↓
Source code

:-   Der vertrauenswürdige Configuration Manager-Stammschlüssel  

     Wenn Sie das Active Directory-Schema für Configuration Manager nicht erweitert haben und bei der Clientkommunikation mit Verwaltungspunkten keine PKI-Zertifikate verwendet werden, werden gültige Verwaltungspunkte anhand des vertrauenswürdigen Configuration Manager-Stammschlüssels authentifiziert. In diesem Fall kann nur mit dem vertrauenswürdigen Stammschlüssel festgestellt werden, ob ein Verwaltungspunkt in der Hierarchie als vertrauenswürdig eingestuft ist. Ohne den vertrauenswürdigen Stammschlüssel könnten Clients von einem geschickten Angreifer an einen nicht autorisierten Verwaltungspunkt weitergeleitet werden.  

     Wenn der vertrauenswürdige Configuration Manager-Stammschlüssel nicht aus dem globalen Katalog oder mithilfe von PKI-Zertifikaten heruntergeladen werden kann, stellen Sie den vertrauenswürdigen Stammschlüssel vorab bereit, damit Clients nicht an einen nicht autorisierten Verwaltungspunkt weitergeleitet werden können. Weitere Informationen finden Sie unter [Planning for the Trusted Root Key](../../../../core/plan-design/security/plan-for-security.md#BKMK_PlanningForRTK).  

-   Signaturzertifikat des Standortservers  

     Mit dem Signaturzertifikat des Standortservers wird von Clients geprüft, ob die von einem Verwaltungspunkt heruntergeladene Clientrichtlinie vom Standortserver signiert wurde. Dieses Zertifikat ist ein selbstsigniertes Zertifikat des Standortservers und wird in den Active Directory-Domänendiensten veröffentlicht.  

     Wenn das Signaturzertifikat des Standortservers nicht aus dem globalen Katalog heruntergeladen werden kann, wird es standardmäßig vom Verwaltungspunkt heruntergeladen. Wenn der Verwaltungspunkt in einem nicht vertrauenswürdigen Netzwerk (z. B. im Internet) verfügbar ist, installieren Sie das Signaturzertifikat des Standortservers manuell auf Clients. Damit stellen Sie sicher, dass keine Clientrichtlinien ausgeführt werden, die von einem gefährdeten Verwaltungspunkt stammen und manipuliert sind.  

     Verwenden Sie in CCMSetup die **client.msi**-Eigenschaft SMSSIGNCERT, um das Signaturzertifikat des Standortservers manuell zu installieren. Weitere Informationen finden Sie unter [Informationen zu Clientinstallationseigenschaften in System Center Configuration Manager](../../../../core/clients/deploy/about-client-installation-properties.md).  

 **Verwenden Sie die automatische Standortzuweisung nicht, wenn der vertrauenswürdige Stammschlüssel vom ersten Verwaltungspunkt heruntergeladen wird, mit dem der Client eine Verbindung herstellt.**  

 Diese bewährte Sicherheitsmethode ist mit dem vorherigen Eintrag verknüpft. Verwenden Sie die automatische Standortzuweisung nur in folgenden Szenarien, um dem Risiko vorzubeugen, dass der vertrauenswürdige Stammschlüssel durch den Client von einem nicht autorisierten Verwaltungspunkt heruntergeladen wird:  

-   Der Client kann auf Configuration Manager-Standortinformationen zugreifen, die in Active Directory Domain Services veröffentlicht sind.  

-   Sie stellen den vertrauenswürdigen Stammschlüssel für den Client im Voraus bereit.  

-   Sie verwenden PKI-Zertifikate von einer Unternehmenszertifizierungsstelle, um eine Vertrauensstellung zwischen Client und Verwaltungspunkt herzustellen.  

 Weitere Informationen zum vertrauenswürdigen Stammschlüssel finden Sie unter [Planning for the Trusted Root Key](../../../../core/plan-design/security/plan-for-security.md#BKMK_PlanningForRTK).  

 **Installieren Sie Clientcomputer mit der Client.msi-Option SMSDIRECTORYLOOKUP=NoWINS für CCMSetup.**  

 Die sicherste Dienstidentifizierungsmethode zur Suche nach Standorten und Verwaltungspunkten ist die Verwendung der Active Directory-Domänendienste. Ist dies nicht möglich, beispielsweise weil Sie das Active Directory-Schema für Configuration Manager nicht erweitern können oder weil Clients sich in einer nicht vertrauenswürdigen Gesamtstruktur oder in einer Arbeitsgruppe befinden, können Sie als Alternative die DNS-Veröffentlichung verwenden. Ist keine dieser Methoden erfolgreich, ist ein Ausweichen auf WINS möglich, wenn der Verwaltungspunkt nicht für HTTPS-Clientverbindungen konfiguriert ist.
↑
TASK PROMPT
Format all of the data above as a JSON array of strings, one string per line, with blank lines omitted.

TASK OUTPUT
[
  "Source code",
  ":-   Der vertrauenswürdige Configuration Manager-Stammschlüssel  ",
  "     Wenn Sie das Active Directory-Schema für Configuration Manager nicht erweitert haben und bei der Clientkommunikation mit Verwaltungspunkten keine PKI-Zertifikate verwendet werden, werden gültige Verwaltungspunkte anhand des vertrauenswürdigen Configuration Manager-Stammschlüssels authentifiziert. In diesem Fall kann nur mit dem vertrauenswürdigen Stammschlüssel festgestellt werden, ob ein Verwaltungspunkt in der Hierarchie als vertrauenswürdig eingestuft ist. Ohne den vertrauenswürdigen Stammschlüssel könnten Clients von einem geschickten Angreifer an einen nicht autorisierten Verwaltungspunkt weitergeleitet werden.  ",
  "     Wenn der vertrauenswürdige Configuration Manager-Stammschlüssel nicht aus dem globalen Katalog oder mithilfe von PKI-Zertifikaten heruntergeladen werden kann, stellen Sie den vertrauenswürdigen Stammschlüssel vorab bereit, damit Clients nicht an einen nicht autorisierten Verwaltungspunkt weitergeleitet werden können. Weitere Informationen finden Sie unter [Planning for the Trusted Root Key](../../../../core/plan-design/security/plan-for-security.md#BKMK_PlanningForRTK).  ",
  "-   Signaturzertifikat des Standortservers  ",
  "     Mit dem Signaturzertifikat des Standortservers wird von Clients geprüft, ob die von einem Verwaltungspunkt heruntergeladene Clientrichtlinie vom Standortserver signiert wurde. Dieses Zertifikat ist ein selbstsigniertes Zertifikat des Standortservers und wird in den Active Directory-Domänendiensten veröffentlicht.  ",
  "     Wenn das Signaturzertifikat des Standortservers nicht aus dem globalen Katalog heruntergeladen werden kann, wird es standardmäßig vom Verwaltungspunkt heruntergeladen. Wenn der Verwaltungspunkt in einem nicht vertrauenswürdigen Netzwerk (z. B. im Internet) verfügbar ist, installieren Sie das Signaturzertifikat des Standortservers manuell auf Clients. Damit stellen Sie sicher, dass keine Clientrichtlinien ausgeführt werden, die von einem gefährdeten Verwaltungspunkt stammen und manipuliert sind.  ",
  "     Verwenden Sie in CCMSetup die **client.msi**-Eigenschaft SMSSIGNCERT, um das Signaturzertifikat des Standortservers manuell zu installieren. Weitere Informationen finden Sie unter [Informationen zu Clientinstallationseigenschaften in System Center Configuration Manager](../../../../core/clients/deploy/about-client-installation-properties.md).  ",
  " **Verwenden Sie die automatische Standortzuweisung nicht, wenn der vertrauenswürdige Stammschlüssel vom ersten Verwaltungspunkt heruntergeladen wird, mit dem der Client eine Verbindung herstellt.**  ",
  " Diese bewährte Sicherheitsmethode ist mit dem vorherigen Eintrag verknüpft. Verwenden Sie die automatische Standortzuweisung nur in folgenden Szenarien, um dem Risiko vorzubeugen, dass der vertrauenswürdige Stammschlüssel durch den Client von einem nicht autorisierten Verwaltungspunkt heruntergeladen wird:  ",
  "-   Der Client kann auf Configuration Manager-Standortinformationen zugreifen, die in Active Directory Domain Services veröffentlicht sind.  ",
  "-   Sie stellen den vertrauenswürdigen Stammschlüssel für den Client im Voraus bereit.  ",
  "-   Sie verwenden PKI-Zertifikate von einer Unternehmenszertifizierungsstelle, um eine Vertrauensstellung zwischen Client und Verwaltungspunkt herzustellen.  ",
  " Weitere Informationen zum vertrauenswürdigen Stammschlüssel finden Sie unter [Planning for the Trusted Root Key](../../../../core/plan-design/security/plan-for-security.md#BKMK_PlanningForRTK).  ",
  " **Installieren Sie Clientcomputer mit der Client.msi-Option SMSDIRECTORYLOOKUP=NoWINS für CCMSetup.**  ",
  " Die sicherste Dienstidentifizierungsmethode zur Suche nach Standorten und Verwaltungspunkten ist die Verwendung der Active Directory-Domänendienste. Ist dies nicht möglich, beispielsweise weil Sie das Active Directory-Schema für Configuration Manager nicht erweitern können oder weil Clients sich in einer nicht vertrauenswürdigen Gesamtstruktur oder in einer Arbeitsgruppe befinden, können Sie als Alternative die DNS-Veröffentlichung verwenden. Ist keine dieser Methoden erfolgreich, ist ein Ausweichen auf WINS möglich, wenn der Verwaltungspunkt nicht für HTTPS-Clientverbindungen konfiguriert ist."
]